Gaming Finansial

Filipina Menghadapi Penurunan GGR: Tantangan di Sektor Game Elektronik

Filipina Menghadapi Penurunan GGR: Tantangan di Sektor Game Elektronik

Penurunan di Industri Judi di Filipina Sektor perjudian Filipina, yang meliputi area non-kasino, melaporkan penurunan gross gaming revenue (GGR) sebesar 20,3% pada kuartal kedua 2026. Jumlah total pendapatan yang diraih adalah PHP88,14 miliar, setara dengan US$1,45 miliar. Meski ada kenaikan kecil 0,6% dari kuartal yang lalu, tren ini tetap menjadi sumber keprihatinan bagi para pelaku usaha.

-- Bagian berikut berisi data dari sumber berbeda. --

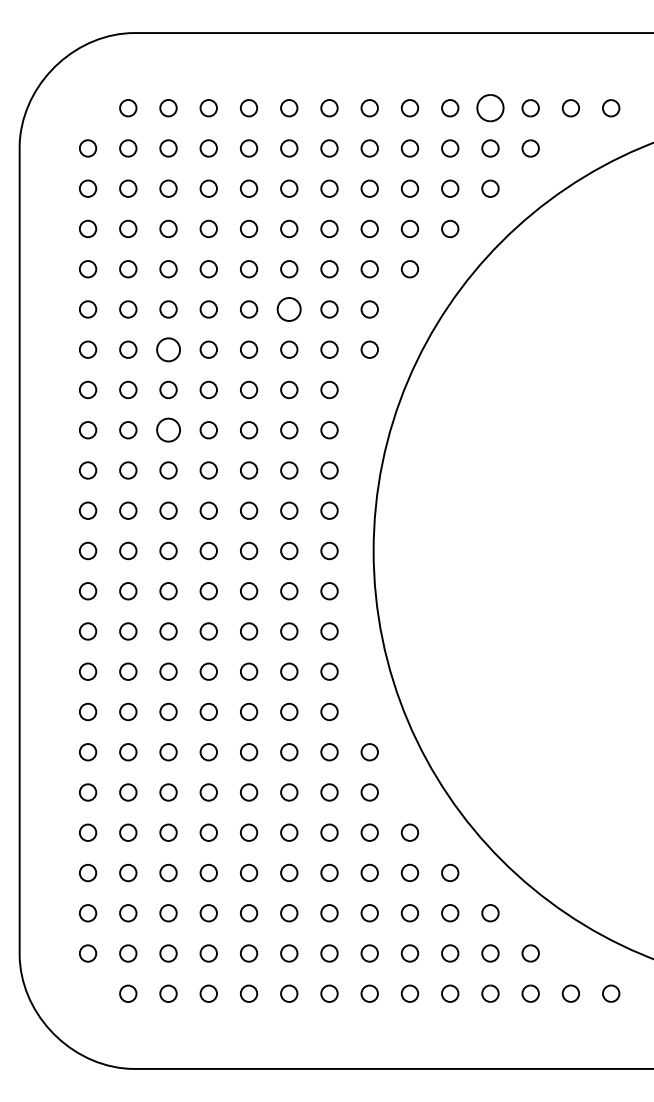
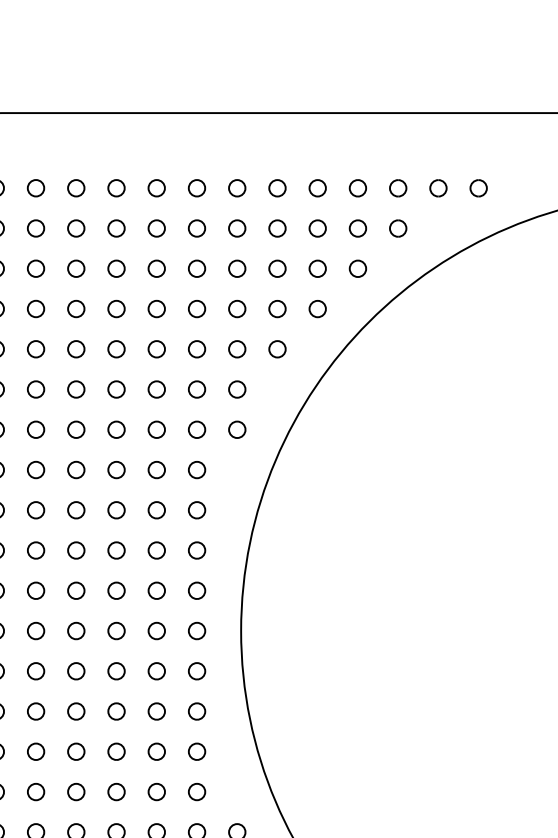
part: (490, 108) -> (358, 188), size x0.62
part: (289, 309) -> (157, 389), size x0.71
part: (168, 349) -> (36, 429), size x0.71
part: (168, 430) -> (36, 510), size x0.71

Kelemahan pada Sektor Game Elektronik

Penyusutan pendapatan ini sebagian besar disebabkan oleh melemahnya sektor game elektronik. Pendapatan di segmen ini menurun hingga 37,2% dibandingkan dengan periode yang sama tahun lalu, tercatat PHP39,85 miliar pada akhir Juni. Dalam kategori ini, termasuk e-bingo, e-games, dan poker baik di dalam maupun di luar lokasi, seperti yang diklasifikasikan oleh Pagcor. Pada periode April hingga Juni, sektor ini berkontribusi sekitar 45,2% terhadap total GGR.

Faktor Eksternal yang Memengaruhi

Ketua dan CEO PAGCOR, Alejandro Tengco, menyatakan bahwa ada banyak faktor eksternal yang turut menyumbang pada penurunan ini, termasuk inflasi dan konflik geopolitik di Timur Tengah. Kondisi ini mempengaruhi daya beli masyarakat, khususnya pada aktivitas yang bersifat opsional.

Peran Kasino Berlisensi

Meski menghadapi tantangan, kasino berlisensi di sektor komersial tetap menjadi penyumbang terbesar untuk GGR pada kuartal kedua, dengan penghasilan PHP45,37 miliar, meningkat 2,9% dari tahun sebelumnya. Kontribusi ini mencakup sekitar 51,5% dari total GGR selama periode tersebut. Sebaliknya, kasino yang dikelola oleh PAGCOR melalui jaringan Casino Filipino mencatat pendapatan hampir PHP2,91 miliar, turun 5,4% dibandingkan dengan periode yang sama tahun lalu. Jaringan ini menyumbang 3,3% dari total pendapatan kuartal.

Langkah-Langkah Pemulihan Industri

Guna meningkatkan performa industri, PAGCOR berkomitmen untuk mengimplementasikan strategi yang dapat meningkatkan GGR. Tengco menggarisbawahi bahwa pihak regulator akan terus menjalin kerja sama dengan para pemangku kepentingan untuk memastikan industri perjudian berperan aktif dalam pembangunan ekonomi bangsa.

Kinerja Semester Pertama dan Prospek Masa Depan

Menjelang akhir Juli, PAGCOR melaporkan penurunan pendapatan sebesar 26,6% pada semester pertama 2026, akibat penurunan yang signifikan dalam pendapatan sektor game elektronik. Data dari kuartal kedua memperkuat tren tersebut, menunjukkan tekanan kontinu pada e-games dan operasi terkait. Pada bulan Juni, Tengco telah memperkirakan penurunan GGR sebesar 19% untuk tahun 2026, mengaitkannya dengan ketegangan geopolitik di Timur Tengah dan dampaknya terhadap pengeluaran konsumen. Penurunan GGR sebesar 20,3% di kuartal kedua konsisten dengan peringatan tersebut, dengan inflasi dan faktor risiko eksternal yang terus menekan pengeluaran opsional.